• [YOUR ASSIGNMENT] Reproduce the forum thread below comparing Norway and America word for word, from start to finish.

• [PAGE EXTRACT]
######
Social democracies lead the world!!! High political freedom, strong safetynet, educated population and high GDP per capita!

WTF does America have??? Low political freedom, weak safetynet that a certain party wants to do away with all together and to hell with the suffering poor, one of the lowest in education but the religious like it that way and a dropping GDP per capita.

America is becoming a second world country.
Comparing Norway to America is idiotic considering America is made up of many races and creeds, Norway, not so much.
That should have no effect, unless we're racists... Actually that does make it difficult, the racism that is...
 
Maybe you should move.

I am not American and do not live in America, but as a European I have the right to educate Americans when they post horsecrap about things on my Continent and about nations on my Continent that they do know have any idea what they are posting or babbling. You have 2aGuy posting gibberish from an American publication I have never heard of that is publishing gibberish about the Norwegian Healthcare System....and I repeat Norway are ranked No. 11 on the WHO list you American's are ranked No. 37, so concentrate on fixing your CRAP Healthcare System and stop posting CRAP about a nation who's Health System is ranked 26 places higher than yours.

In general I like 2aGuy and we often agree about many things, but on this issue he is 100% incorrect and I offer constructive criticism in the hope he can learn something from what I posted.


Maybe you should just STFU instead.
Why should I stfu? Because I don't want, or need, government health care?
Kiss my ass.
######
• [COLLECTED DATA]
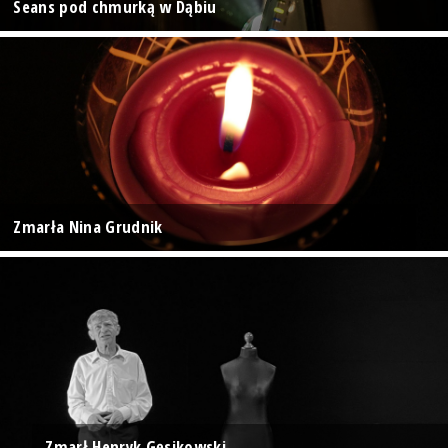
Seans pod chmurką w Dąbiu
Zmarła Nina Grudnik
Zmarł Henryk Gęsikowski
######
• [ANSWER TO THIS EXERCISE]
Social democracies lead the world!!! High political freedom, strong safetynet, educated population and high GDP per capita!

WTF does America have??? Low political freedom, weak safetynet that a certain party wants to do away with all together and to hell with the suffering poor, one of the lowest in education but the religious like it that way and a dropping GDP per capita.

America is becoming a second world country.
Comparing Norway to America is idiotic considering America is made up of many races and creeds, Norway, not so much.
That should have no effect, unless we're racists... Actually that does make it difficult, the racism that is...
 
Maybe you should move.

I am not American and do not live in America, but as a European I have the right to educate Americans when they post horsecrap about things on my Continent and about nations on my Continent that they do know have any idea what they are posting or babbling. You have 2aGuy posting gibberish from an American publication I have never heard of that is publishing gibberish about the Norwegian Healthcare System....and I repeat Norway are ranked No. 11 on the WHO list you American's are ranked No. 37, so concentrate on fixing your CRAP Healthcare System and stop posting CRAP about a nation who's Health System is ranked 26 places higher than yours.

In general I like 2aGuy and we often agree about many things, but on this issue he is 100% incorrect and I offer constructive criticism in the hope he can learn something from what I posted.


Maybe you should just STFU instead.
Why should I stfu? Because I don't want, or need, government health care?
Kiss my ass.